Küreselleşme ve geri kalmış ülkeler

Bartu SORAL

bartusoral@marinedealnews.com

Küreselleşmenin teorisi Nobel ödüllü Robert Solow’a dayanır. 1956’da ortaya atılan Türkçe’ye tercümesi “yaklaşma” olan “Convergence” teori, geri kalmış ülkelerin bugünkü tanımla “küreselleşme” yani finans ve mal dolaşımının serbestleşmesi sayesinde gelişmiş ülkelere yetişeceğini iddia ediyordu. Solow teorisinde, geri kalmış ülkelerin geri kalmışlıklarını finansa erişimlerindeki yetersizliğe bağlıyordu. Sermaye yetersizliğinin bir sonucu olarak bu ülkelerde el değmemiş, bakir ve dolayısıyla yüksek kârlılık içeren pek çok yatırım alanı vardı. Uluslararası finansmanın önündeki engeller kaldırılır, sermayenin korunması da yerel hukuka değil uluslararası tahkime bağlanırsa, uluslararası sermaye kâr marjları çok daha yüksek olan bu bakir yatırım alanlarına girmek için gelişmiş ülkelerden geri kalmış ülkelere akacak, yatırımlar ve ticaret yüksek kâr marjlarıyla beraber artacak ve geri kalmış ülkeler hızlı büyüme oranlarıyla zaten büyüme oranı yavaşlamış gelişmiş ülkelere yaklaşacaktı. Böylece geri kalmış ülkelerdeki kişi başı millî gelir gelişmiş ülkelerin seviyesine yaklaşacaktı.

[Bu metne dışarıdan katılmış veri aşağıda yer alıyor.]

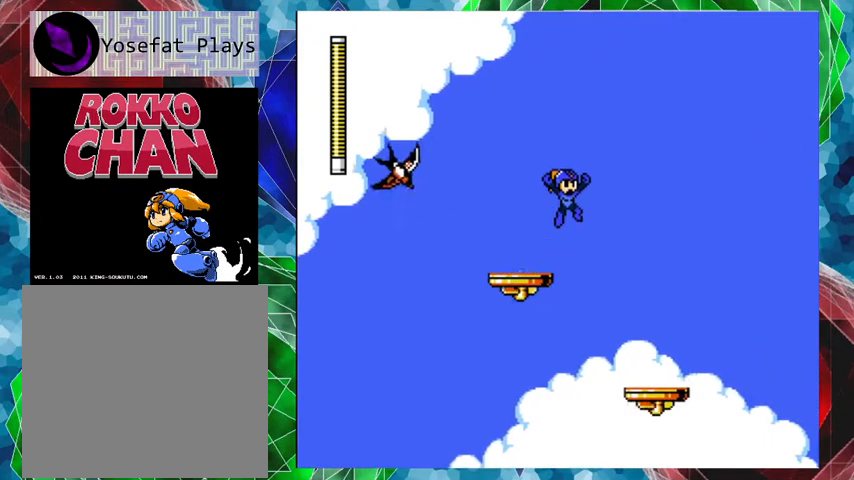
{"buttons": [], "left_stick": "center", "right_stick": "center", "events": [[67, "A", "up"], [67, "B", "up"], [233, "DPAD_UP", "up"], [333, "DPAD_RIGHT", "up"]]}
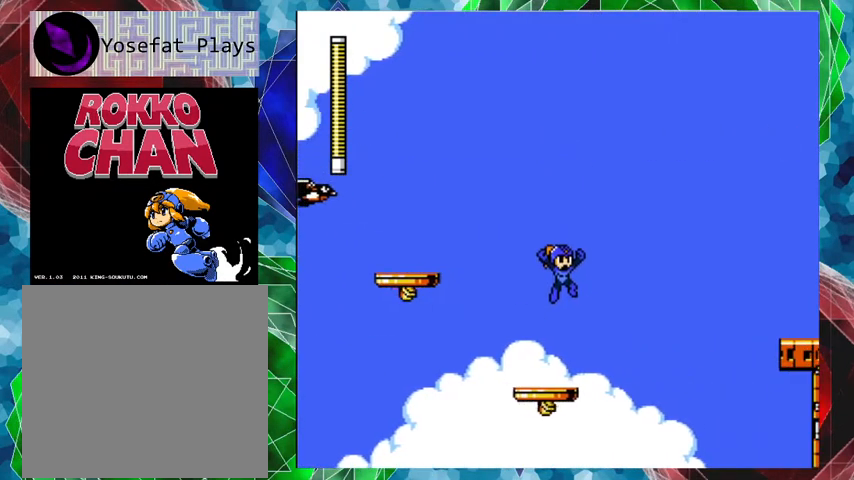
{"buttons": [], "left_stick": "center", "right_stick": "center", "events": [[33, "DPAD_LEFT", "down"], [133, "DPAD_LEFT", "up"]]}
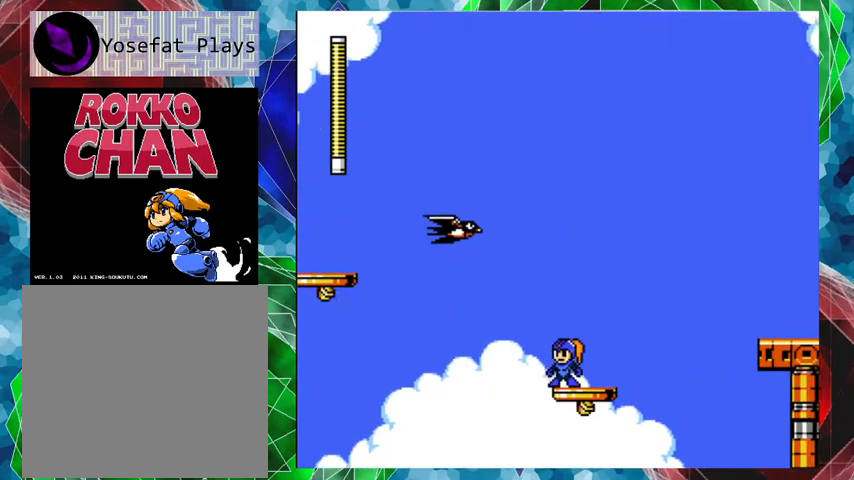
{"buttons": [], "left_stick": "center", "right_stick": "center", "events": [[400, "DPAD_RIGHT", "down"], [500, "DPAD_RIGHT", "up"]]}
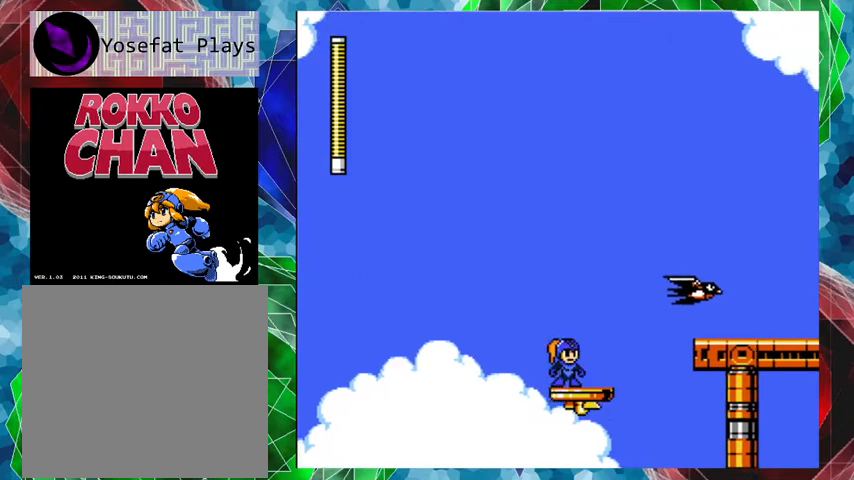
{"buttons": ["B", "DPAD_UP", "DPAD_RIGHT"], "left_stick": "center", "right_stick": "center", "events": [[33, "Y", "down"], [100, "Y", "up"], [167, "Y", "down"], [367, "Y", "up"], [400, "DPAD_RIGHT", "down"], [433, "DPAD_UP", "down"], [500, "B", "down"]]}
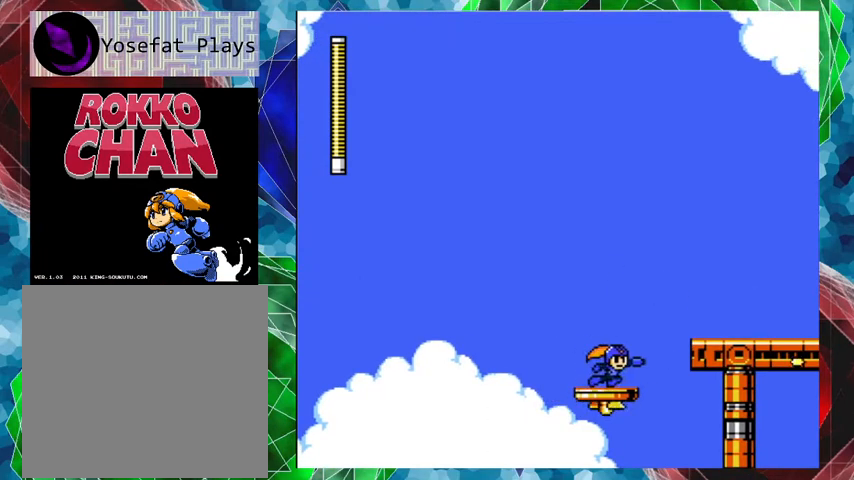
{"buttons": ["B", "DPAD_UP", "DPAD_RIGHT"], "left_stick": "center", "right_stick": "center", "events": []}
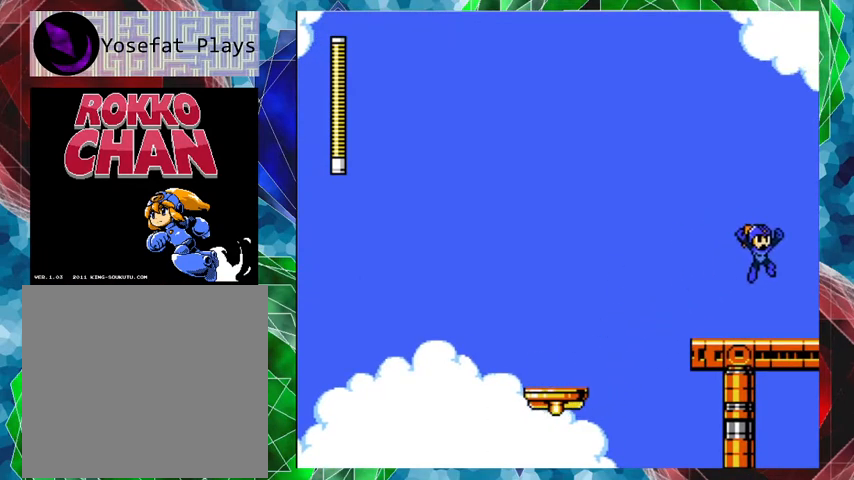
{"buttons": [], "left_stick": "center", "right_stick": "center", "events": [[33, "B", "up"], [33, "DPAD_UP", "up"], [500, "DPAD_RIGHT", "up"]]}
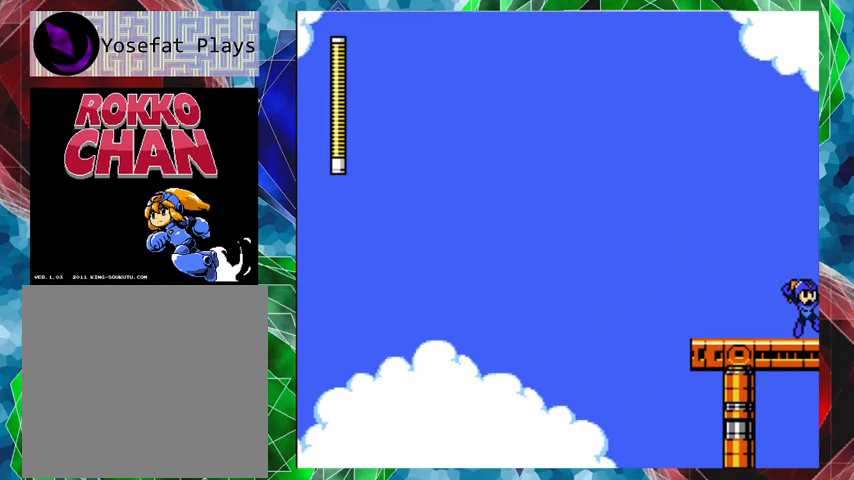
{"buttons": [], "left_stick": "center", "right_stick": "center", "events": []}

Gelişmiş ülkelerdeki uzun dönemli büyüme trendi yeni teknoloji kullanımına dayalı verimlilik artışlarına bağlanırken, bu teknolojik buluşların geri kalmışlar tarafından da kullanılacağı ve hatta bu teknolojiyi ilk kullanan gelişmiş ülkelerin yaptıkları hatalardan ders alacakları için geri kalmışların yeni teknolojiden daha çok faydalanacağı teoride yer buluyordu.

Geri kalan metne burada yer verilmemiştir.